Document layout detection data:

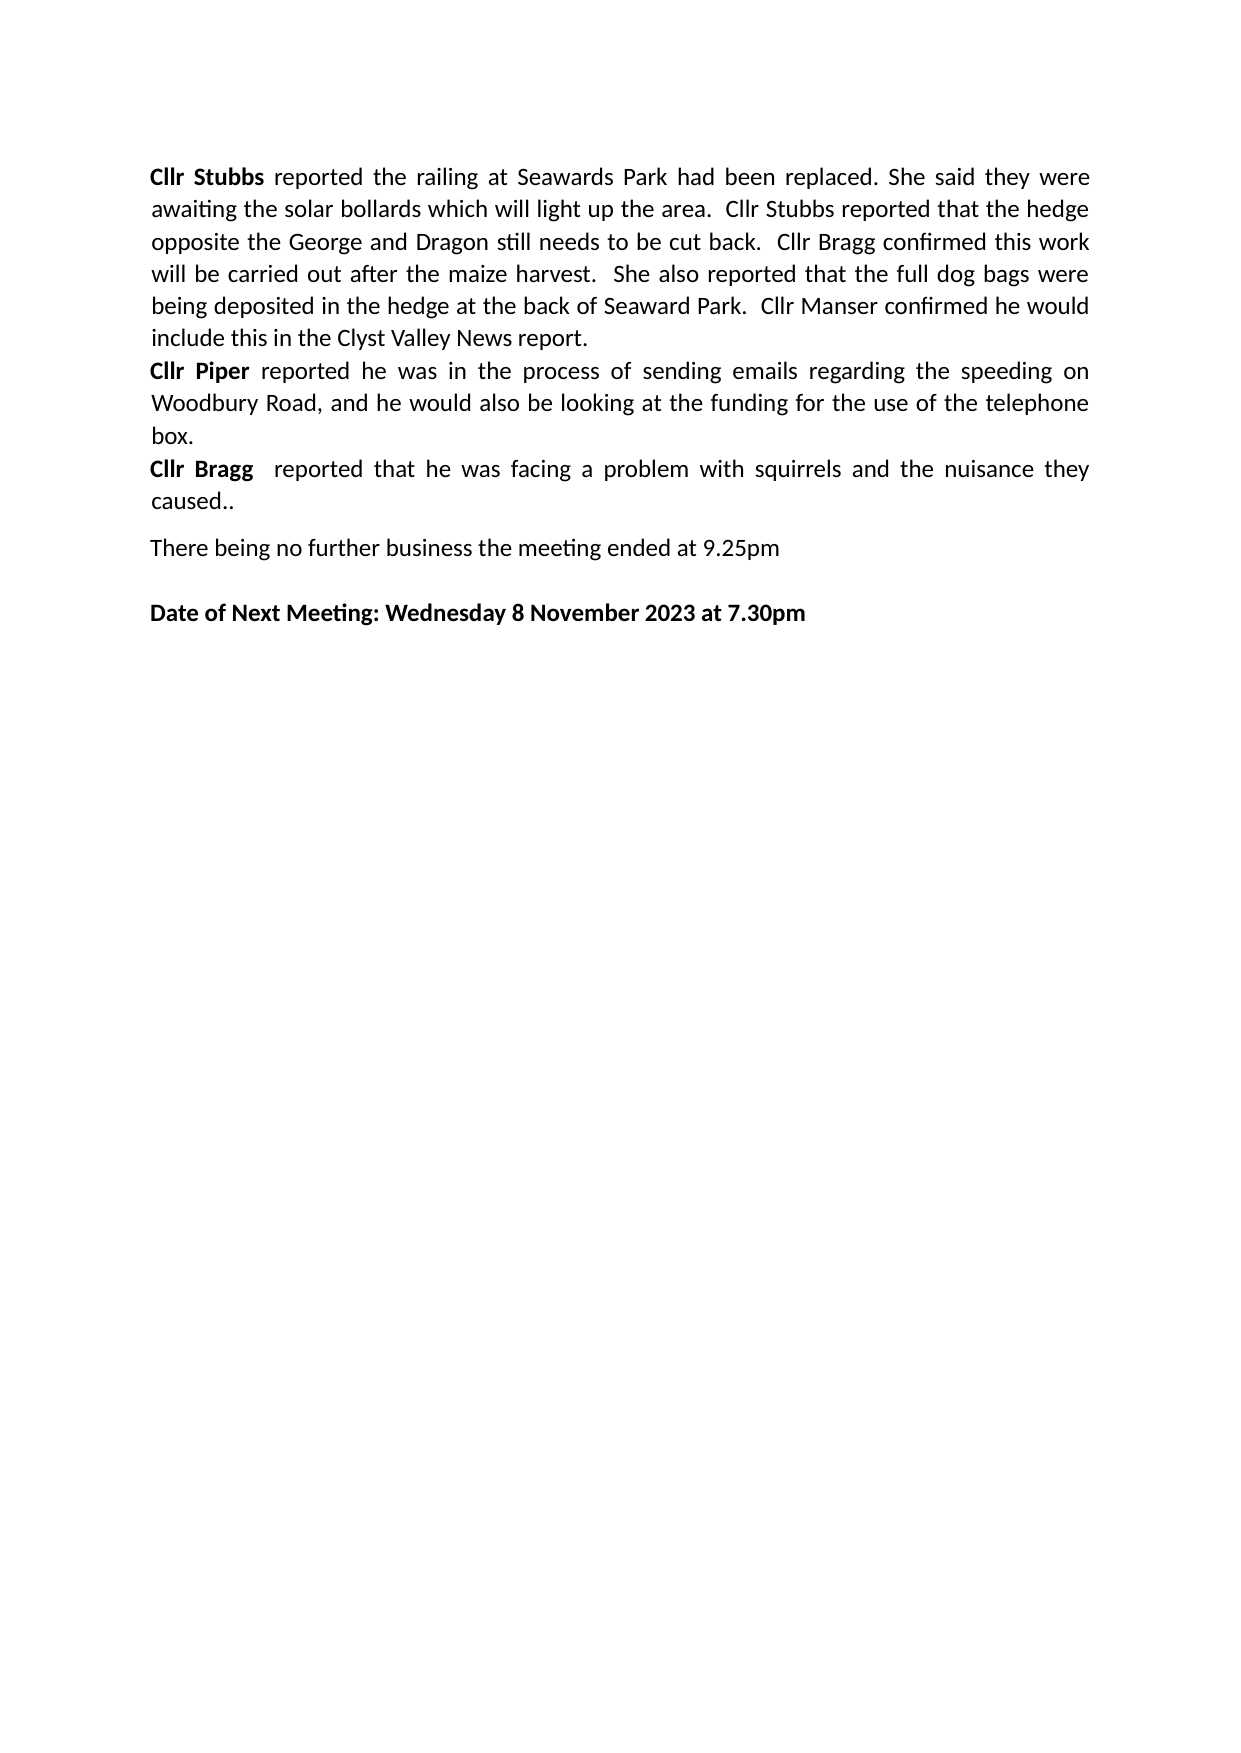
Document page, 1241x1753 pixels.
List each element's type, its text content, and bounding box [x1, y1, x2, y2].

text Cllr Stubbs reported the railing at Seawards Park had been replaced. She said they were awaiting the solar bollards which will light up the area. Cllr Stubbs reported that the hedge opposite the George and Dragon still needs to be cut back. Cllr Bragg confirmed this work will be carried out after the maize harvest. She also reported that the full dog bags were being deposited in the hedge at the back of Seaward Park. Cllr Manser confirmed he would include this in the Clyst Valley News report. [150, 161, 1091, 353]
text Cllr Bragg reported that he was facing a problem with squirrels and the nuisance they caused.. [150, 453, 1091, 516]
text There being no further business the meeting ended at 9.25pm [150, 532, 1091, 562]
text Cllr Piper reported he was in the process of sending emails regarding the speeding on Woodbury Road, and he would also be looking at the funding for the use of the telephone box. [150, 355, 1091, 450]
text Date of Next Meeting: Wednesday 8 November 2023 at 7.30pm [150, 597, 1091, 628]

• PROBLEM STATEMENT: Above are the records; give them all again exactly, apart from the pictures.

• ANSWER:
Document page, 1241x1753 pixels.
List each element's type, its text content, and bounding box [x1, y1, x2, y2].

text Cllr Stubbs reported the railing at Seawards Park had been replaced. She said they were awaiting the solar bollards which will light up the area. Cllr Stubbs reported that the hedge opposite the George and Dragon still needs to be cut back. Cllr Bragg confirmed this work will be carried out after the maize harvest. She also reported that the full dog bags were being deposited in the hedge at the back of Seaward Park. Cllr Manser confirmed he would include this in the Clyst Valley News report. [150, 161, 1091, 353]
text Cllr Bragg reported that he was facing a problem with squirrels and the nuisance they caused.. [150, 453, 1091, 516]
text There being no further business the meeting ended at 9.25pm [150, 532, 1091, 562]
text Cllr Piper reported he was in the process of sending emails regarding the speeding on Woodbury Road, and he would also be looking at the funding for the use of the telephone box. [150, 355, 1091, 450]
text Date of Next Meeting: Wednesday 8 November 2023 at 7.30pm [150, 597, 1091, 628]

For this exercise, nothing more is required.